Comme le souligne un indicateur tel que l'indice de performance logistique (IPL), les pays situés sur la côte africaine obtiennent de meilleurs résultats que ceux qui n'ont pas de littoral et sont donc confrontés à des défis logistiques plus importants.
Par exemple, le Sénégal, le Ghana, le Nigeria et la Côte d'Ivoire ont les indices de performance logistique les plus élevés, tandis que les pays enclavés comme le Mali, le Burkina Faso, le Niger et le Tchad ont des données bien pires que ceux-là. En outre, les coûts du commerce peuvent atteindre jusqu'à 3 800 dollars par conteneur pour les pays sans littoral, tandis que pour les pays côtiers, ils oscillent entre 1 500 et 1 800 dollars.
Par conséquent, ces pays souffrent non seulement d'une isolation géographique, mais aussi économique, car leur accès aux marchés internationaux dépend des pays côtiers et, pour cette raison, ils sont vulnérables aux changements dans les routes de transport.
De même, une étude de l'OCDE, publiée en décembre 2024, révèle que la déviation des routes de transit a entraîné une augmentation de plus de 100 % des coûts logistiques par rapport à la route d'avant la crise, ce qui a un impact sur les prix des denrées alimentaires.
Le rapport ajoute que les itinéraires commerciaux alternatifs posent de nouveaux défis, tels que la traversée de régions instables, avec des attaques de groupes djihadistes et criminels, en lien avec le nombre de routiers enlevés sur certaines routes.
Défis des corridors de transport
L'une des principales difficultés est que les infrastructures de transport africaines portent encore les traces de l'ère coloniale et qu'elles ont été conçues pour l'extraction des ressources naturelles, et non pour le développement du commerce intrarégional.

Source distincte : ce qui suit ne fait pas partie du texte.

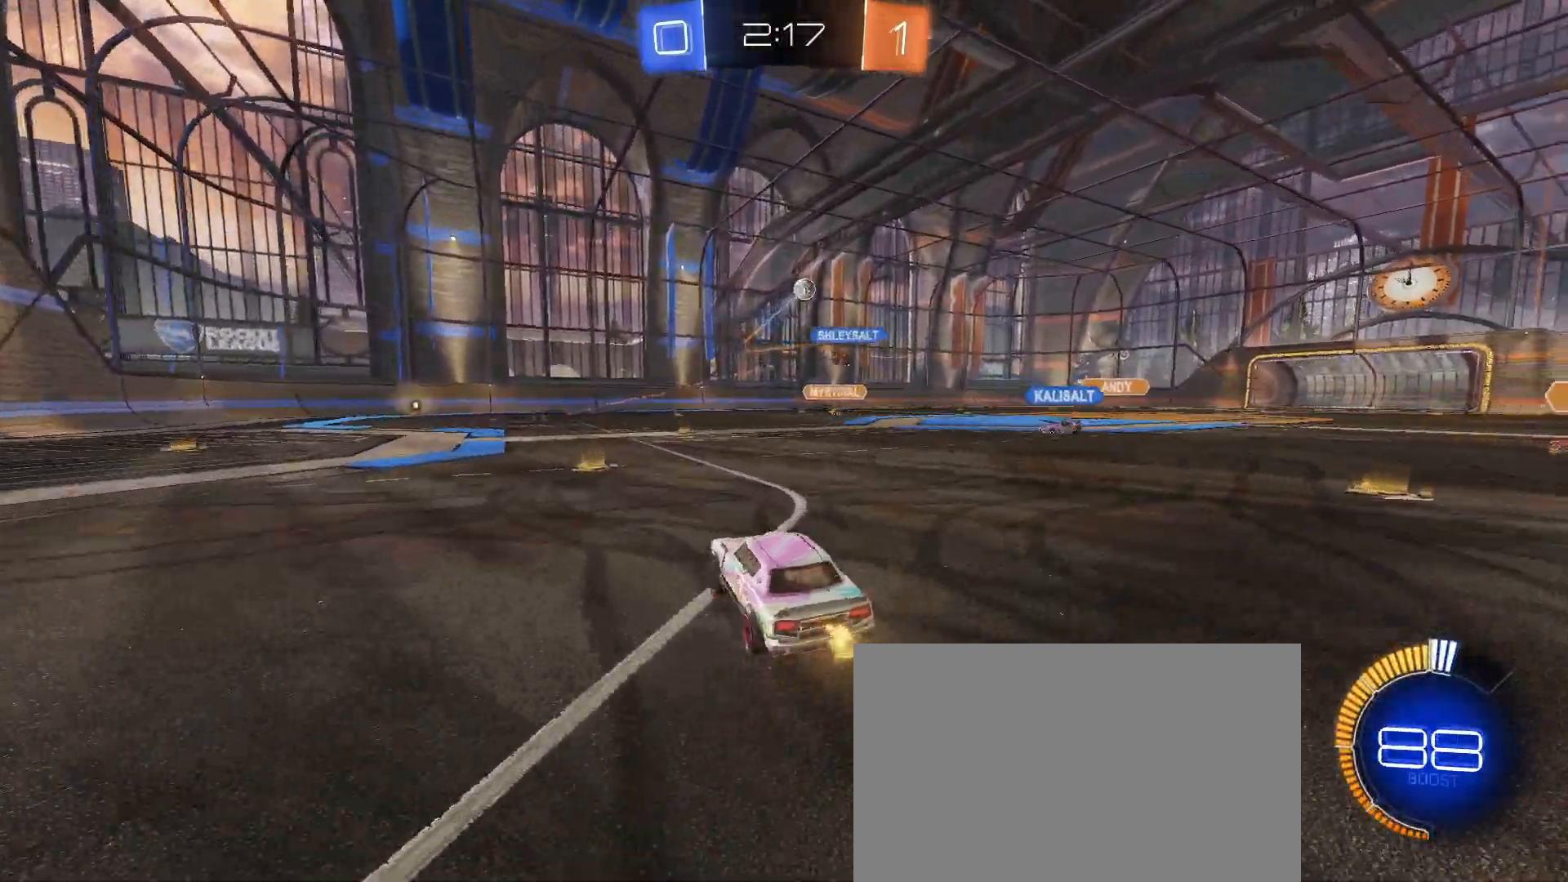
{"buttons": [], "left_stick": "center", "events": [[83, "left_stick", "center"], [133, "left_stick", "right"], [283, "left_stick", "center"]]}
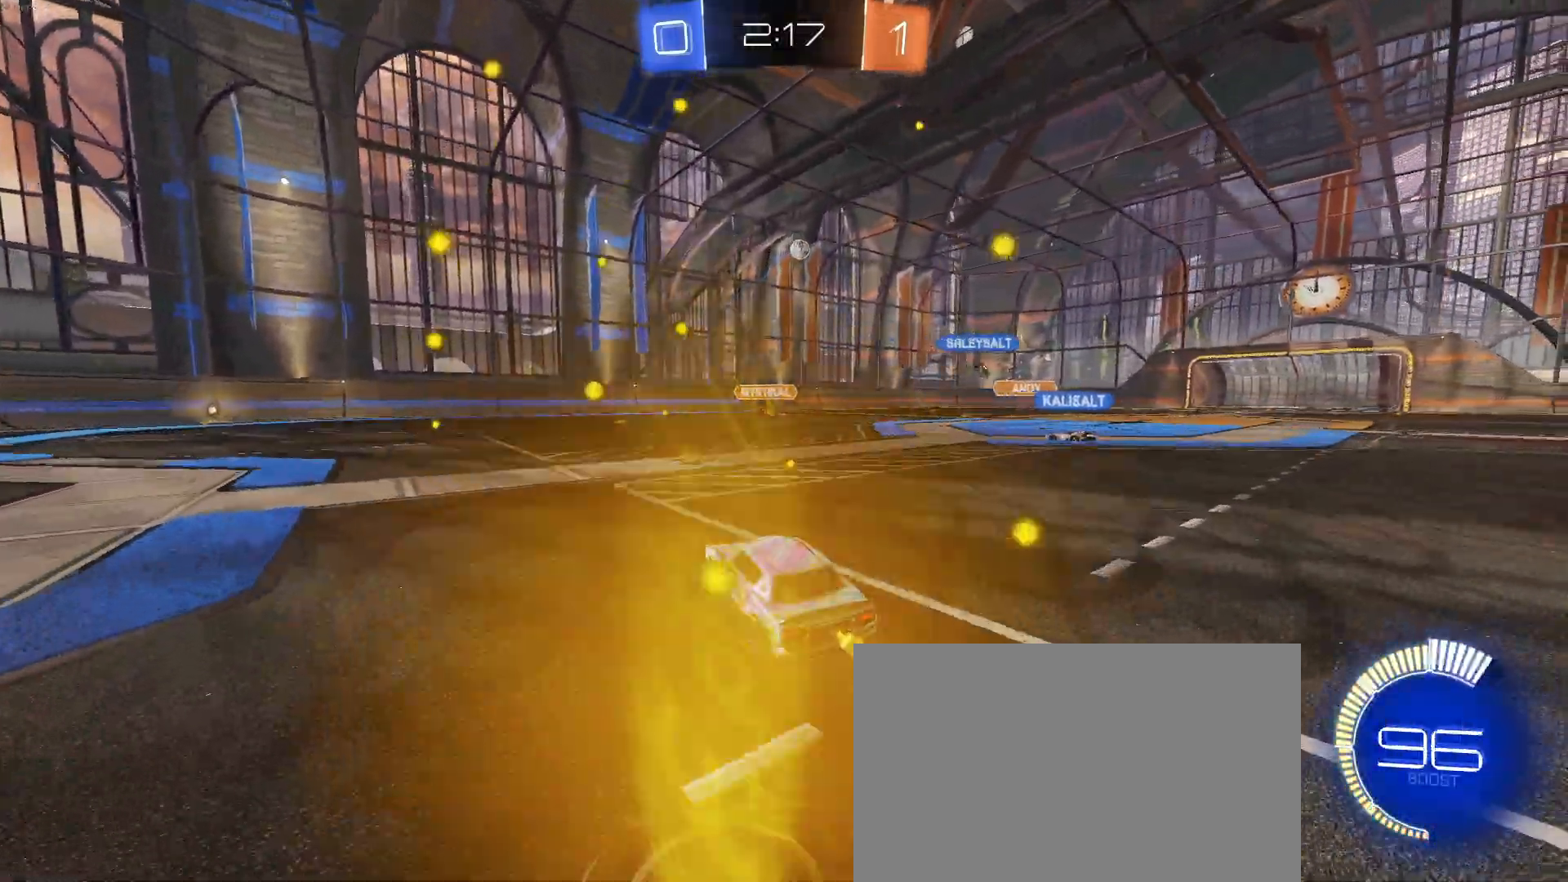
{"buttons": [], "left_stick": "left", "events": [[83, "left_stick", "right"], [300, "left_stick", "left"]]}
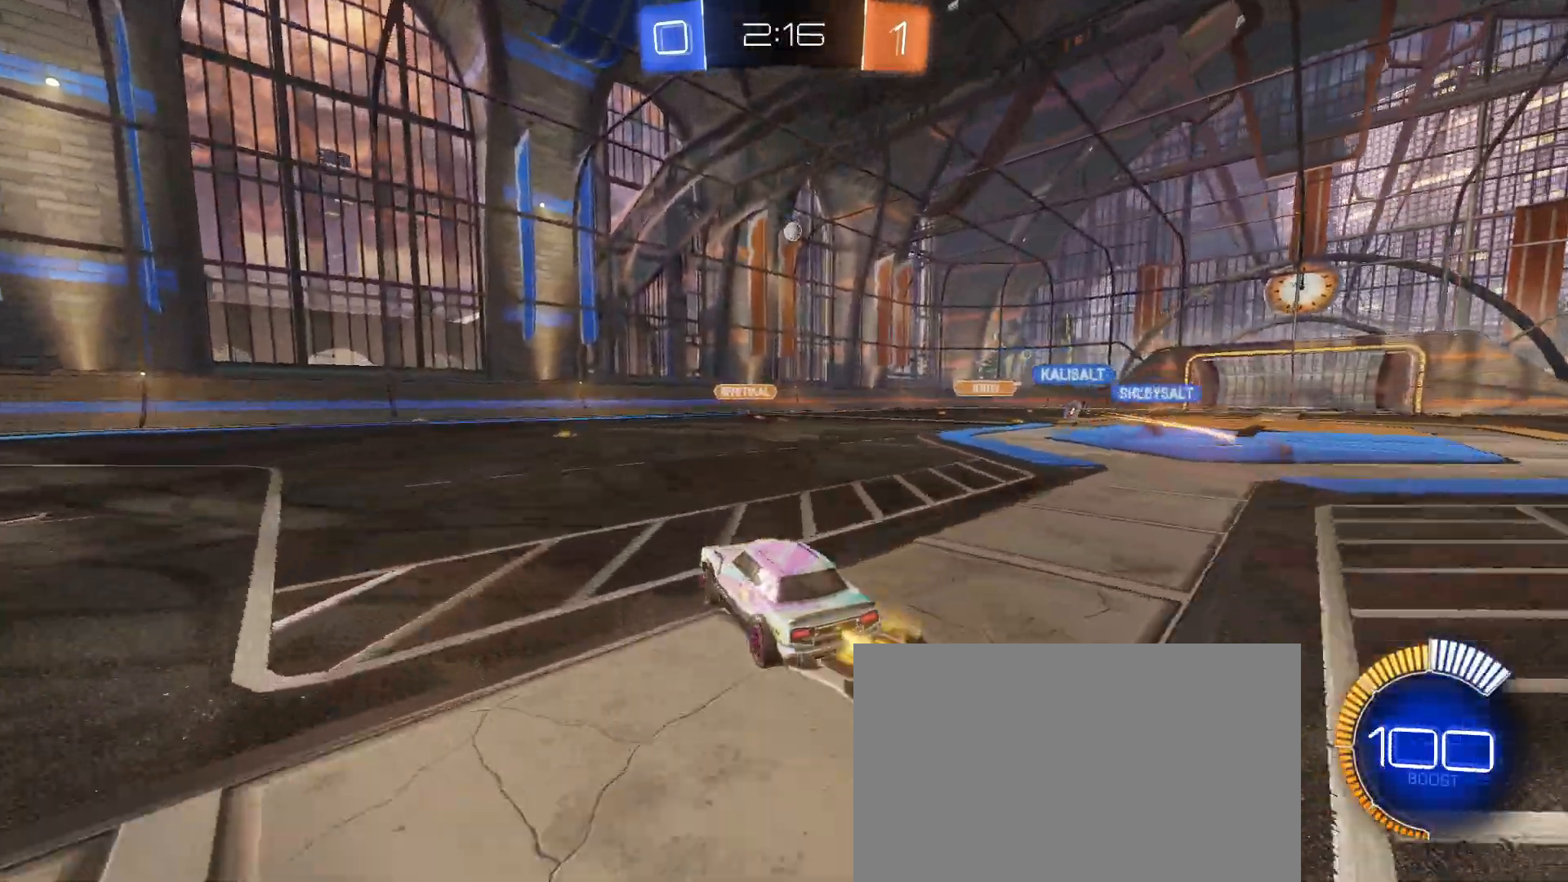
{"buttons": [], "left_stick": "center", "events": [[50, "left_stick", "center"], [183, "R1", "down"], [450, "R1", "up"]]}
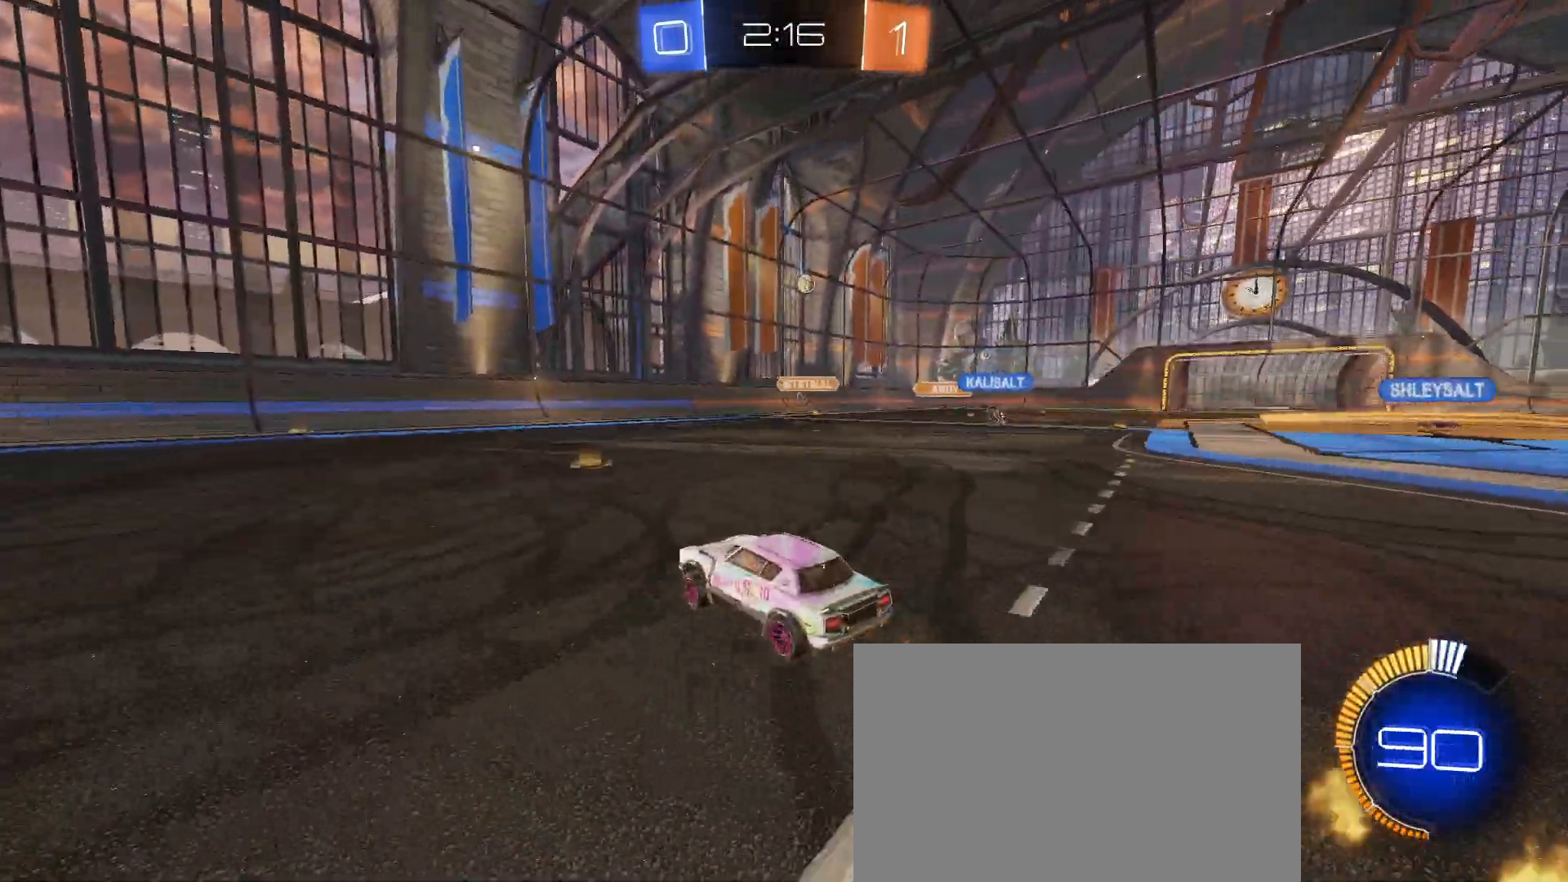
{"buttons": [], "left_stick": "right", "events": [[100, "left_stick", "right"], [333, "left_stick", "center"], [500, "left_stick", "right"]]}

En outre, les frontières héritées de cette époque ont fragmenté les réseaux et créé des terminaux isolés qui ne favorisent pas la connectivité entre les pays voisins. Cela est dû au fait que l'Afrique se concentre sur la connexion de points isolés, mais n'applique pas une véritable logique de réseau intégré.
De plus, le concept de « corridor de transport » n'est pas le même sur tout le continent, car il se limite parfois à une simple infrastructure routière, sans tenir compte des objectifs de développement régional et des dimensions multimodales.
L'infrastructure est également affectée par une approche excessive des nouvelles constructions, alors qu'il existe déjà des réseaux qui peuvent être reconstruits ou entretenus.
C'est pourquoi le projet de façade atlantique proposé par le Maroc peut représenter un point d'inflexion pour l'économie des pays de l'intérieur, qui sont désavantagés par rapport aux autres sur le plan logistique et commercial.